Essas cenas onde Sorata se mostrava inapto para revelar sentimentos e descontava sua ira na pobre menina, fizeram com que eu alimentasse uma raiva desproporcional para consigo, algo que não senti, nem mesmo, com o “Judas Subaru”. Após refletir, inferi que o garoto empenha um papel que junta traços particulares que tentamos esconder, com outros que eu invejamos, o que estimula reações negativas. Qualquer um que já falhou em alguma tarefa, seja em aprender um instrumento, desenhar, sabe a aflição que isso causa. O desprazer de tentar, tentar, e não conseguir, enquanto outros alcançam o objetivo. Sorata é essa pessoa, porém, não vemos essa vulnerabilidade como suficiente para ignorar o que há de bom ao seu redor, e esse bom nós gostaríamos de ter. O anime refuta essa visão derrotista ao trabalhar justamente o que há de positivo em meio ao desastre.
Sakurasou oferece essa nova interpretação. De aceitar as diferenças sem abalar e abdicar do esforço, o que não garante resultados, mas é preponderante para atingi-los, e acima de tudo, enaltecer valores como amizade, respeito e generosidade. Principalmente amizade, pois são estas que podem nos facilitar temporadas conturbadas e oferecer sustento para enfrentá-las, nem que seja com o conforto de um singelo abraço. Alguém para dividir a dor que a desilusão cria, e não apelar para a reclusão, que intensifica, dolorosamente, com o passar do tempo, o sofrimento.
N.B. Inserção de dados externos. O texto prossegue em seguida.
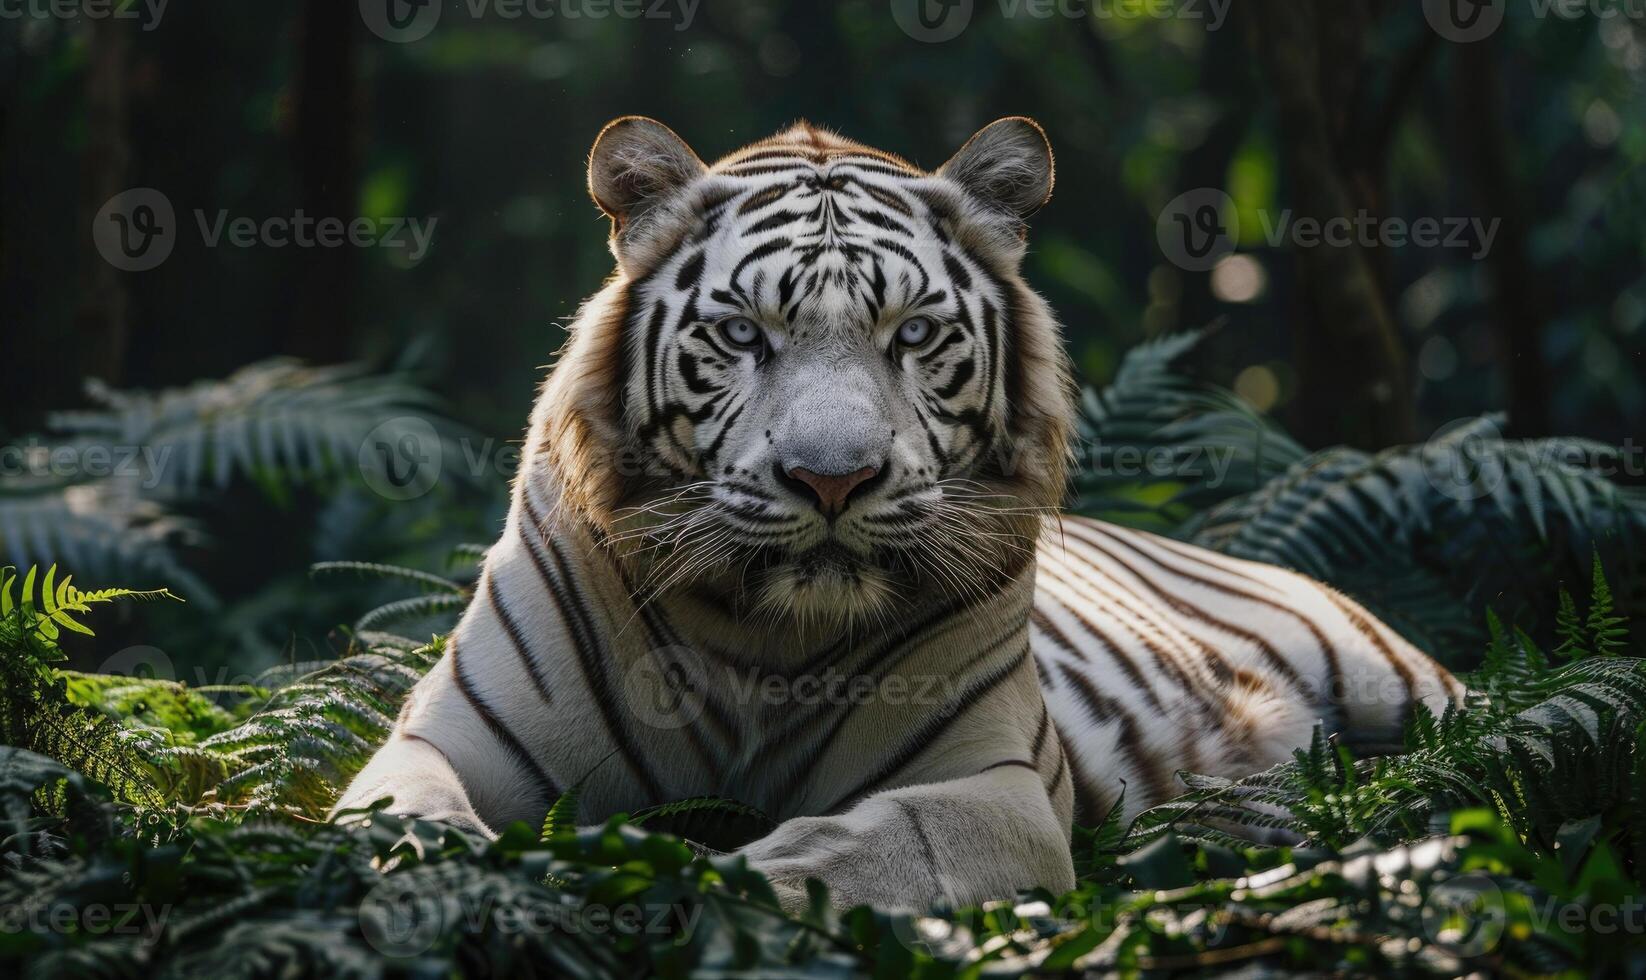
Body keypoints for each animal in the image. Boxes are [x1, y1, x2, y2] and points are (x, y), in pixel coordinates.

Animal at [337, 118, 1468, 915]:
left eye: (914, 333)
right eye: (742, 334)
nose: (831, 480)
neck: (750, 636)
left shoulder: (993, 786)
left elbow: (874, 844)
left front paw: (720, 876)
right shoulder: (453, 737)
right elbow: (397, 815)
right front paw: (455, 868)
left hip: (1403, 688)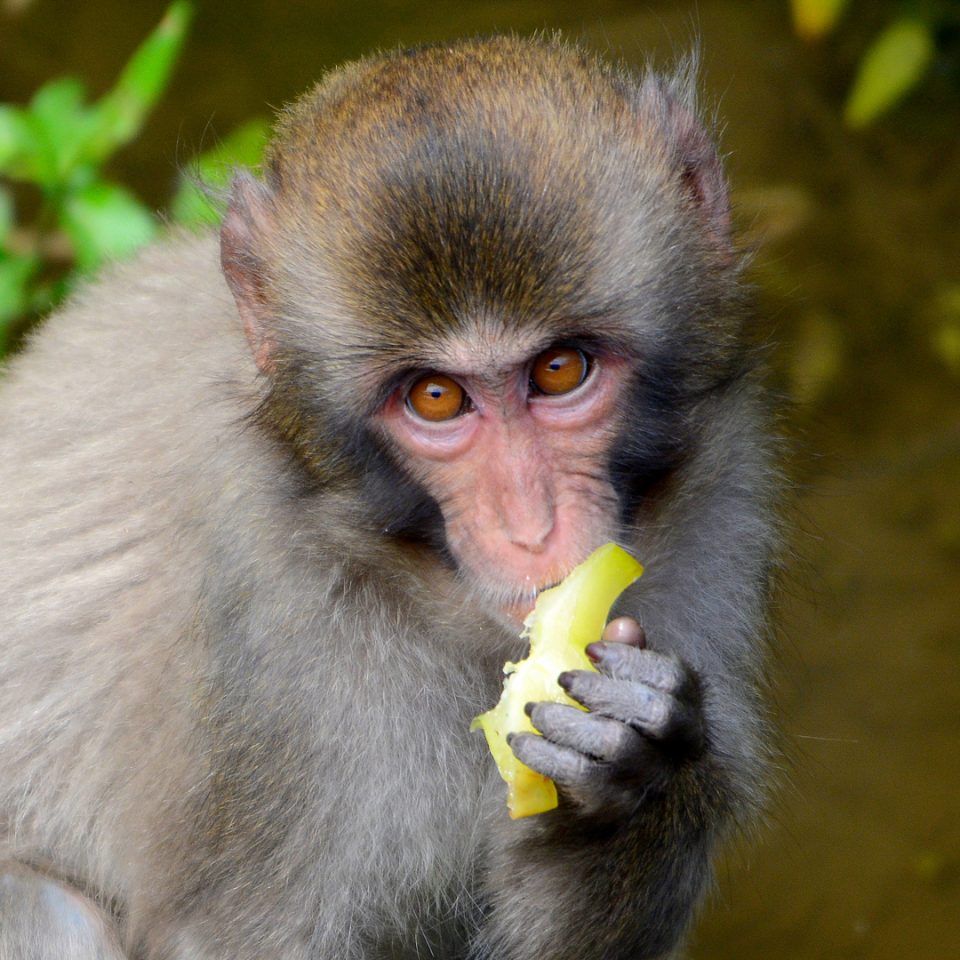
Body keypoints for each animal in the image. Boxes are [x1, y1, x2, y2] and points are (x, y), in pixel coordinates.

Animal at [0, 35, 777, 960]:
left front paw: (631, 781)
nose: (531, 527)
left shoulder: (714, 510)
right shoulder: (270, 652)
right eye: (435, 398)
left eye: (560, 370)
Em âmbito pessoal, isso me soa artificial e utópico demais, sendo constrangedor de redigir, mas seria teimosia julgar a intenção do autor, pois assim como eu não me permito crer nessa felicidade que parece sempre esperar ao final de pequenos períodos de inferno, a mente por trás de Sakurasou tem a sua visão do mundo, e certamente há os que a compartilham, e eu contundentemente apoio – e invejo – os que confiam e adotam o otimismo em seus anos respirando.
Não é exclusividade de Sakurasou desenvolver e solidificar a existência de enfermos mesclados com alegria, assim como pressionar a tecla da importância em confiarmos uns nos outros. Eu não possuo mais otimismo para tal, e isso infelizmente me causa um certo torpor na mensagem do anime, o que não me impede de reconhecer seu, ora, esforço em transmiti-la.
Como disse Christopher McCandless, “a felicidade só é verdadeira se for compartilhada”. Ignorem meu cinismo, pois assim como o esforçado almeja o dom do talentoso, eu almejo o caráter de quem ainda nutre dessa crença.